But what I don't get about this argument, is VGChartz isn't the only one saying this. Other trackers put the PS3 in their respective regions in about the same area. According to NPD, at the end of 2009, about 11.12 million PS3's had been sold in the U.S. VGC total Americas sales at that same time was 12,343,133 which is probably a pretty good representation of the rest of Americas outside of US for PS3 sales. We've seen GFK, Chart Track, and Media Create/Famitsu numbers all come up and either confirm our numbers, we adjust for their numbers (as Nintendo's financial report showed in a few areas which provided their numbers, or our differences between them are minimal.
The point is, the other trackers agree with our numbers. If we are wrong, so are all of they. They are showing this same difference in shipped to sold that we are. The only territories that go unspoken for are of course the ones in Asia and central/south America. And it's hard to think we'd have a large enough discrepancy to be off by that much, and to even think that those markets are even big enough to cause that large difference.
I understand if there is only one source saying something, that we should be a little more skeptical.
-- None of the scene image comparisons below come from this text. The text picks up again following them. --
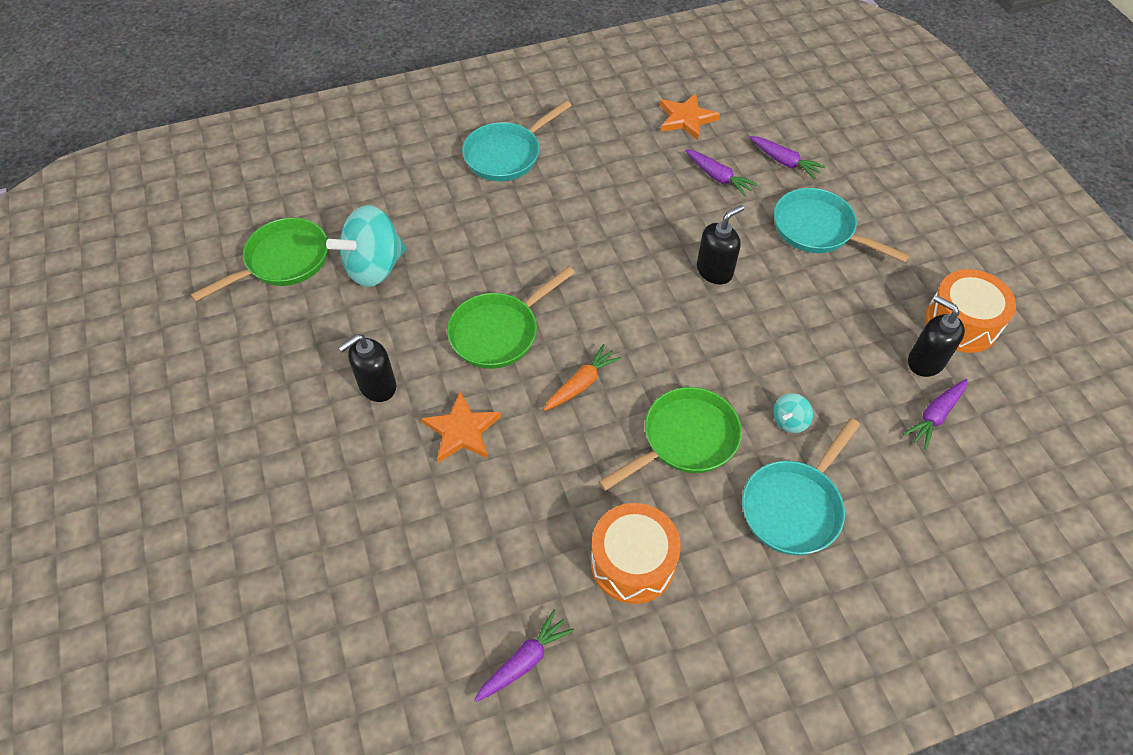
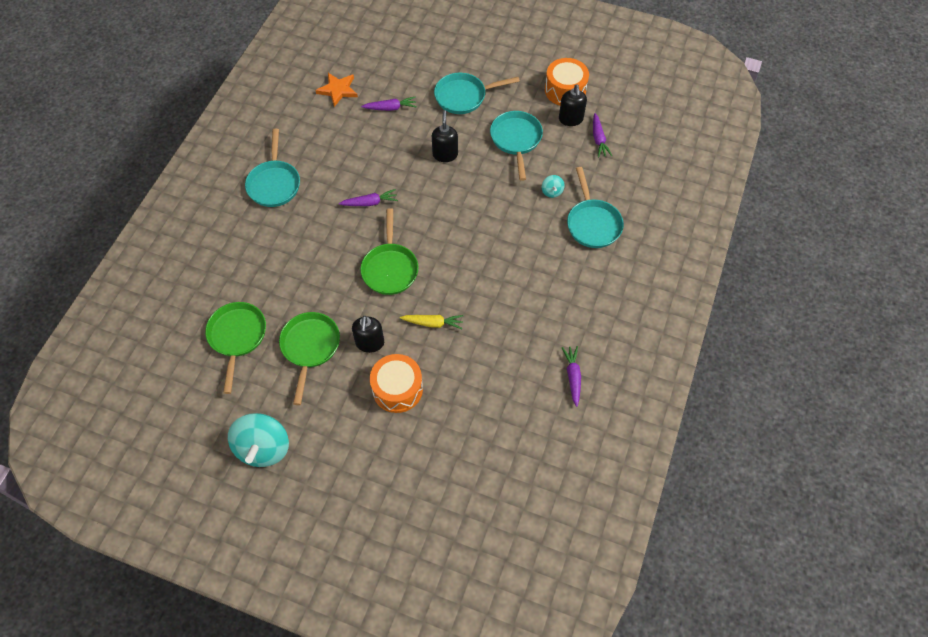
camera: 50 degrees left, 5 degrees up
turquoise spinning top [326,205,406,287] -> turquoise spinning top moved to [228,413,289,467]
orange star [421,392,501,463] -> yellow carrot [400,315,463,329]
orange carrot [543,344,621,411] -> none
orange drum [591,503,681,604] -> orange drum moved to [370,354,423,413]
green pan [598,387,742,491] -> green pan moved to [279,312,340,405]
purple carrot [749,136,825,179] -> purple carrot moved to [339,189,398,206]
black soap dispenser [908,295,965,377] -> black soap dispenser turned 90 degrees counterclockwise [559,85,587,126]
none -> turquoise pan [490,111,543,181]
But there are multiple sources saying similar things to us or within a range where if we said exactly what they said the changes wouldn't matter.
But we are looking at this from to narrow of a view. 360 back at the end of 2006 had 10.4 million shipped and only about 6.75 million of that had been sold. And we understood why that happened. MS needed to hit a certain number that they have promised and they used some common moves by companies to get those sold to retailers or potentially "put in warehouses" kinda thing.
So when looking at Sony's numbers, why have such a narrow view. This kinda thing happened once before where us and the other trackers showed the exact same thing and a large discrepancy existed. I don't like arguing that Sony is trying to deceive us here, but they had numbers they had to hit as well. It's possible they did something like MS did. Even with shortages they could have gone back to their own method of counting ones sold to warehouses for storage rather than actually distributed out to retailers (I looked through their financial report and didn't see the usual asterisk pointing out what the numbers meant). Or they could have done something like MS did.
Hopefully this gives you the answer you were looking for and a little more insight than others have been giving, but I've been saying this for awhile. Not in any defense or attack on anything, but just pointing out the stuff others aren't.